Madame la Ministre,
Depuis le vendredi 5 août l’État d’Israël bombarde la Bande de Gaza. Le bilan est déjà terrible, 44 morts dont 15 enfants, 360 blessés dont 150 enfants, d’innombrables destructions. Aucune attaque, aucun tir de roquette, ne permettait de justifier cette nouvelle agression israélienne. Malgré les affirmations israéliennes, les civils en sont les premières victimes, et le concept de « guerre préventive » ne traduit qu’une agression caractérisée avec d’évidentes intentions électoralistes. C’est ce que nous avons souligné dès le 6 août dans notre communiqué.
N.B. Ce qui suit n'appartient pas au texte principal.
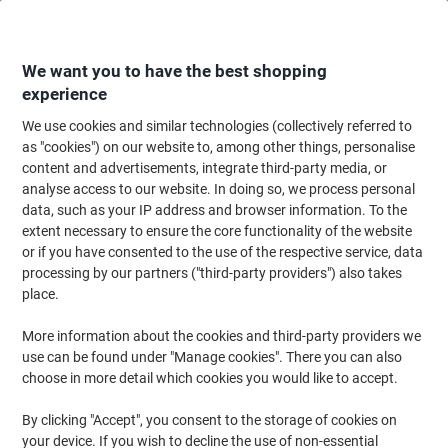
Skip
Skip
to
to
Content
Navigation
We want you to have the best shopping
experience
We use cookies and similar technologies (collectively referred to
Home
Ink & Toner
Ink Cartridges, Toner & Ribbons
Toner Cartridges
as "cookies") on our website to, among other things, personalise
content and advertisements, integrate third-party media, or
HP 55A Original Toner Cartridge CE255A Black
analyse access to our website. In doing so, we process personal
data, such as your IP address and browser information. To the
extent necessary to ensure the core functionality of the website
Brand:
HP
Viking No.
5388633
or if you have consented to the use of the respective service, data
processing by our partners ("third-party providers") also takes
place.
Free
More information about the cookies and third-party providers we
gift
use can be found under "Manage cookies". There you can also
choose in more detail which cookies you would like to accept.
By clicking "Accept", you consent to the storage of cookies on
your device. If you wish to decline the use of non-essential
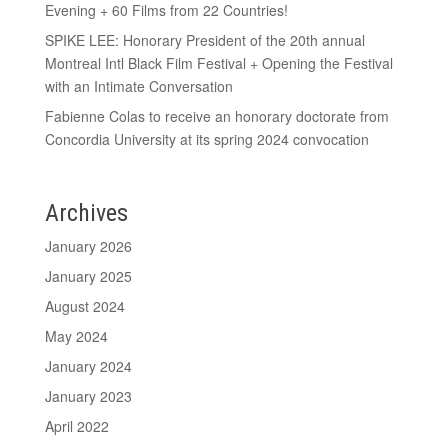
Evening + 60 Films from 22 Countries!
SPIKE LEE: Honorary President of the 20th annual
Montreal Intl Black Film Festival + Opening the Festival
with an Intimate Conversation
Fabienne Colas to receive an honorary doctorate from
Concordia University at its spring 2024 convocation
Archives
January 2026
January 2025
August 2024
May 2024
January 2024
January 2023
April 2022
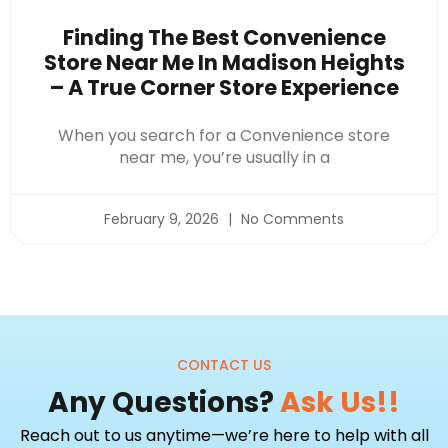
Finding The Best Convenience
Store Near Me In Madison Heights
– A True Corner Store Experience
When you search for a Convenience store
near me, you’re usually in a
February 9, 2026
No Comments
CONTACT US
Any Questions?
Ask Us!!
Reach out to us anytime—we’re here to help with all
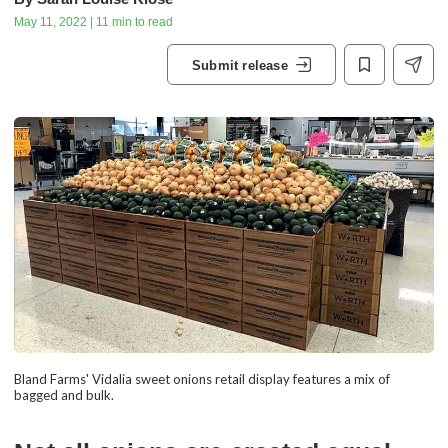
May 11, 2022 | 11 min to read
Submit release
Bland Farms' Vidalia sweet onions retail display features a mix of
bagged and bulk.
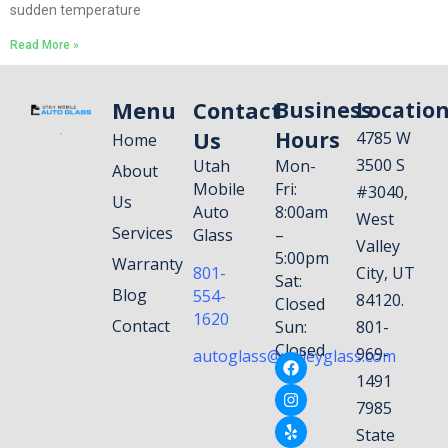
sudden temperature
Read More »
Menu
Contact
Business
Locatio
Us
Hours
4785 W
Home
3500 S
Utah
Mon-
About
Mobile
Fri:
#3040,
Us
Auto
8:00am
West
Services
Glass
–
Valley
5:00pm
Warranty
801-
City, UT
Sat:
Blog
554-
84120.
Closed
1620
Contact
Sun:
801-
Closed
969-
autoglass@valleyglass.com
1491
7985
State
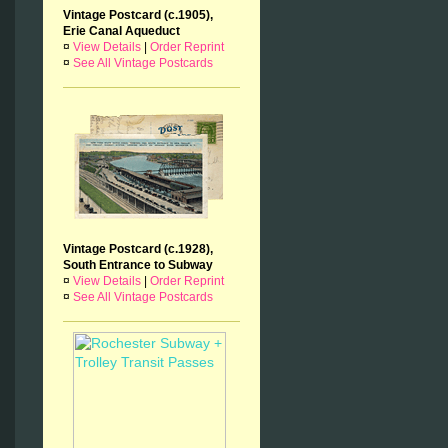
Vintage Postcard (c.1905),
Erie Canal Aqueduct
¤
View Details
|
Order Reprint
¤
See All Vintage Postcards
Vintage Postcard (c.1928),
South Entrance to Subway
¤
View Details
|
Order Reprint
¤
See All Vintage Postcards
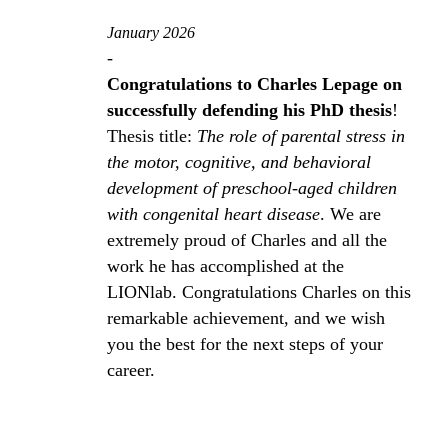
January 2026
-
Congratulations to Charles Lepage on
successfully defending his PhD thesis
!
Thesis title:
The role of parental stress in
the motor, cognitive, and behavioral
development of preschool‑aged children
with congenital heart disease
. We are
extremely proud of Charles and all the
work he has accomplished at the
LIONlab. Congratulations Charles on this
remarkable achievement, and we wish
you the best for the next steps of your
career.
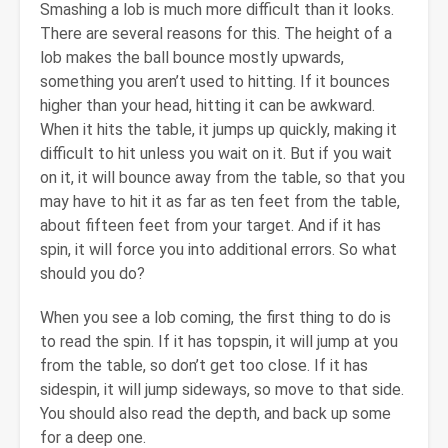
Smashing a lob is much more difficult than it looks.
There are several reasons for this. The height of a
lob makes the ball bounce mostly upwards,
something you aren’t used to hitting. If it bounces
higher than your head, hitting it can be awkward.
When it hits the table, it jumps up quickly, making it
difficult to hit unless you wait on it. But if you wait
on it, it will bounce away from the table, so that you
may have to hit it as far as ten feet from the table,
about fifteen feet from your target. And if it has
spin, it will force you into additional errors. So what
should you do?
When you see a lob coming, the first thing to do is
to read the spin. If it has topspin, it will jump at you
from the table, so don’t get too close. If it has
sidespin, it will jump sideways, so move to that side.
You should also read the depth, and back up some
for a deep one.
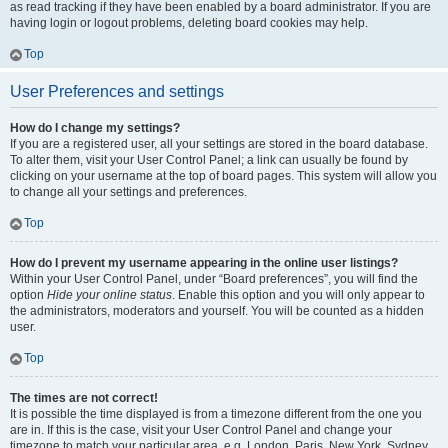
as read tracking if they have been enabled by a board administrator. If you are
having login or logout problems, deleting board cookies may help.
Top
User Preferences and settings
How do I change my settings?
If you are a registered user, all your settings are stored in the board database.
To alter them, visit your User Control Panel; a link can usually be found by
clicking on your username at the top of board pages. This system will allow you
to change all your settings and preferences.
Top
How do I prevent my username appearing in the online user listings?
Within your User Control Panel, under “Board preferences”, you will find the
option
Hide your online status
. Enable this option and you will only appear to
the administrators, moderators and yourself. You will be counted as a hidden
user.
Top
The times are not correct!
It is possible the time displayed is from a timezone different from the one you
are in. If this is the case, visit your User Control Panel and change your
timezone to match your particular area, e.g. London, Paris, New York, Sydney,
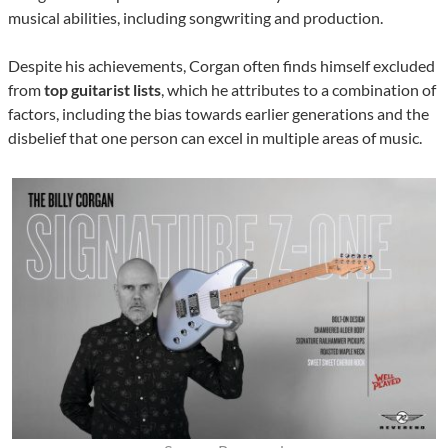
musical abilities, including songwriting and production.
Despite his achievements, Corgan often finds himself excluded
from
top guitarist lists
, which he attributes to a combination of
factors, including the bias towards earlier generations and the
disbelief that one person can excel in multiple areas of music.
Dans cette situation, nous tenons à vous faire part de notre indignation à la lecture du communiqué publié sur le site du Quai d’Orsay samedi dernier 6 août. La France « déplore » les victimes palestiniennes et « condamne » les tirs de roquettes, alors qu’aucun tir n’avait eu lieu avant l’agression israélienne. La France omet de condamner les bombardements israéliens qui ont fait toutes ces victimes, terrorisent la population, traumatisent les enfants palestiniens d’une manière souvent irréparable.
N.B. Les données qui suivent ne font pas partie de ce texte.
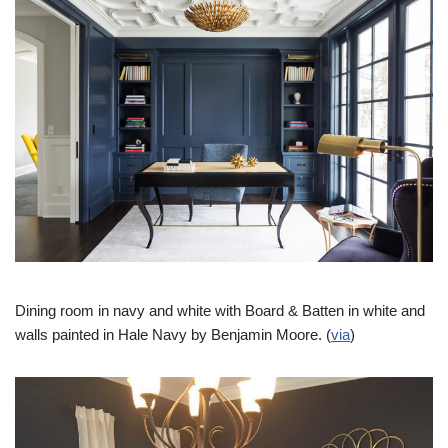
Dining room in navy and white with Board & Batten in white and
walls painted in Hale Navy by Benjamin Moore. (
via
)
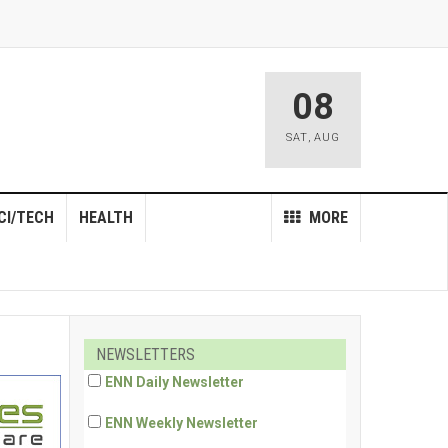
08
SAT
,
AUG
CI/TECH
HEALTH
MORE
NEWSLETTERS
ENN Daily Newsletter
ENN Weekly Newsletter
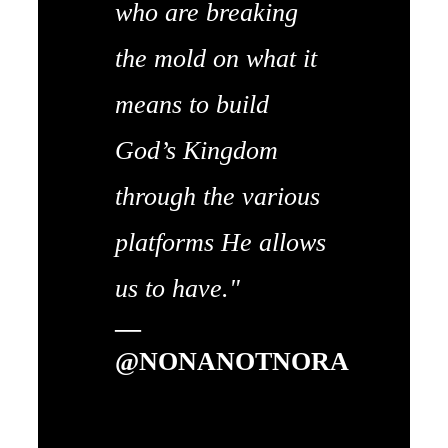
who are breaking
the mold on what it
means to build
God’s Kingdom
through the various
platforms He allows
us to have."
—
@NONANOTNORA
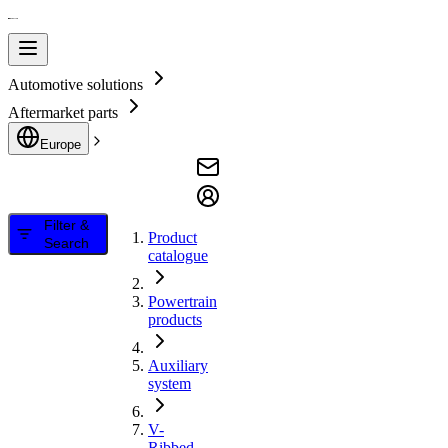
Automotive solutions
Aftermarket parts
Europe
Filter &
Product
Search
catalogue
Powertrain
products
Auxiliary
system
V-
Ribbed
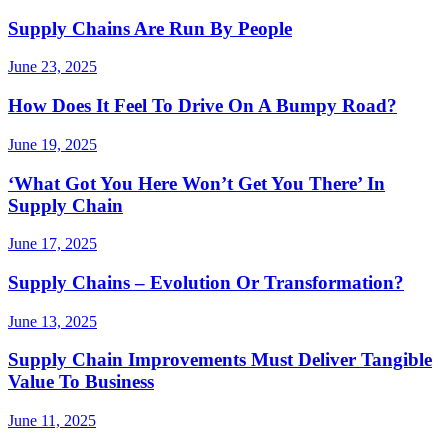
Supply Chains Are Run By People
June 23, 2025
How Does It Feel To Drive On A Bumpy Road?
June 19, 2025
‘What Got You Here Won’t Get You There’ In
Supply Chain
June 17, 2025
Supply Chains – Evolution Or Transformation?
June 13, 2025
Supply Chain Improvements Must Deliver Tangible
Value To Business
June 11, 2025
Et surtout, dans une telle situation d’agression, la France « réitère son attachement inconditionnel à la sécurité d’Israël ». Madame la Ministre, permettez-nous de vous le dire, cette phrase, écrite dans ces circonstances, est un véritable permis de tuer. Croyez-vous vraiment que la sécurité d’Israël sera assurée par ces agressions ? N’est-il pas temps, grand temps, de dire fermement à Israël, d’abord par des expressions claires et fortes, puis par des sanctions, que ces violations du droit international sont inacceptables, et que sa sécurité ne sera assurée que par la reconnaissance des droits du peuple palestinien ?
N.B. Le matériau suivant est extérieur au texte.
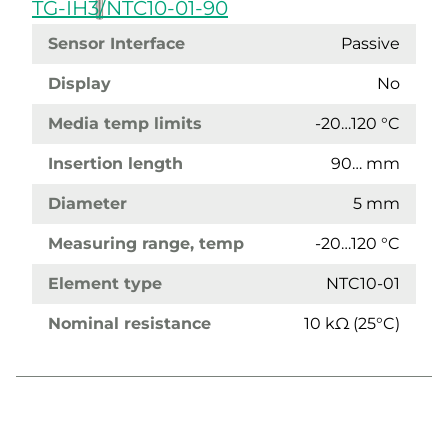
TG-IH3/NTC10-01-90
Sensor Interface
Passive
Display
No
Media temp limits
-20…120 °C
Insertion length
90… mm
Diameter
5 mm
Measuring range, temp
-20…120 °C
Element type
NTC10-01
Nominal resistance
10 kΩ (25°C)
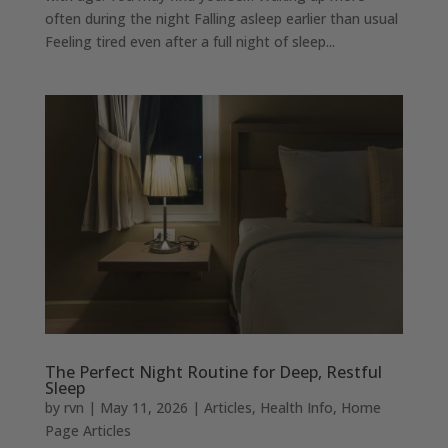
often during the night Falling asleep earlier than usual
Feeling tired even after a full night of sleep...
The Perfect Night Routine for Deep, Restful
Sleep
by
rvn
|
May 11, 2026
|
Articles
,
Health Info
,
Home
Page Articles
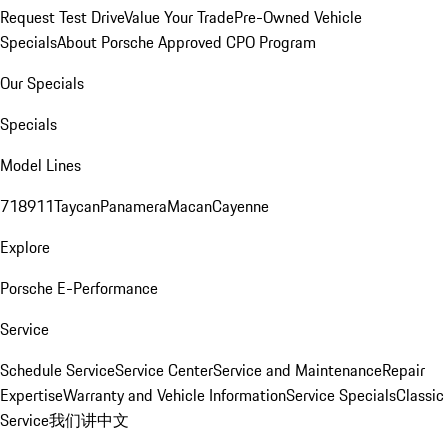
Request Test Drive
Value Your Trade
Pre-Owned Vehicle
Specials
About Porsche Approved CPO Program
Our Specials
Specials
Model Lines
718
911
Taycan
Panamera
Macan
Cayenne
Explore
Porsche E-Performance
Service
Schedule Service
Service Center
Service and Maintenance
Repair
Expertise
Warranty and Vehicle Information
Service Specials
Classic
Service
我们讲中文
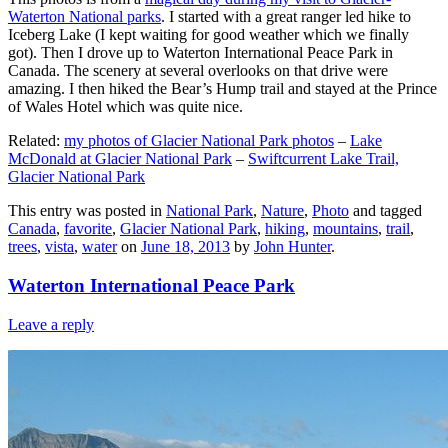
Waterton National parks
. I started with a great ranger led hike to
Iceberg Lake (I kept waiting for good weather which we finally
got). Then I drove up to Waterton International Peace Park in
Canada. The scenery at several overlooks on that drive were
amazing. I then hiked the Bear’s Hump trail and stayed at the Prince
of Wales Hotel which was quite nice.
Related:
my photos of Glacier National Park photos
–
Lake
McDonald at Glacier National Park
–
Swiftcurrent Lake Trail,
Glacier National Park
This entry was posted in
National Park
,
Nature
,
Photo
and tagged
Canada
,
favorite
,
Glacier National Park
,
hiking
,
mountains
,
trail
,
trees
,
vista
,
water
on
June 18, 2013
by
John Hunter
.
Waterton International Peace Park
Leave a reply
Pensez-vous vraiment que vous pouvez, au sein du Conseil européen statuant à l’unanimité, vous prononcer pour la reprise du Conseil d’association pour un hypothétique soutien à un Premier ministre par intérim bien rapidement qualifié de « centriste » ? Alors même que la colonisation s’intensifie, que la population de Masafer Yatta est déportée, que les provocations israéliennes sont continues sur Jérusalem, et maintenant l’agression contre Gaza ?
Rien ne changera dans la politique israélienne tant que la population israélienne ne comprendra pas que cette politique est condamnée, et sanctionnée, par la communauté internationale.
La France, membre du Conseil de Sécurité de l’ONU, Haute Partie contractante des conventions de Genève, qui a su par le passé s’exprimer d’une voix forte sur la situation au Proche-Orient, a une responsabilité particulière. Elle ne peut pas, elle ne doit pas, en rester à la déclaration publiée le 6 août. Nous attendons de vous-même, et du président de la République à qui nous adressons une copie de ce courrier, une réponse à la hauteur de la situation : une condamnation claire et nette des bombardements israéliens sur la Bande de Gaza, la demande de report sine die de toute réunion du Conseil d’Association, et des gestes forts, notamment la suspension de toute coopération militaire, tant que l’État d’Israël poursuivra sa politique d’agression contre le peuple palestinien et refusera de se conformer au droit international. Et ce sont bien sûr des sanctions, et notamment la suspension de l’accord d’association, qu’il faudra mettre à l’ordre du jour du Conseil européen dans une telle situation de crimes de guerre et de violation du droit.
Au-delà de cet échange par courrier, nous vous demandons de bien vouloir nous recevoir pour que nous puissions vous faire part de notre analyse et de nos attentes.
Nous vous prions d’agréer, Madame la Ministre, l’expression de notre très haute considération.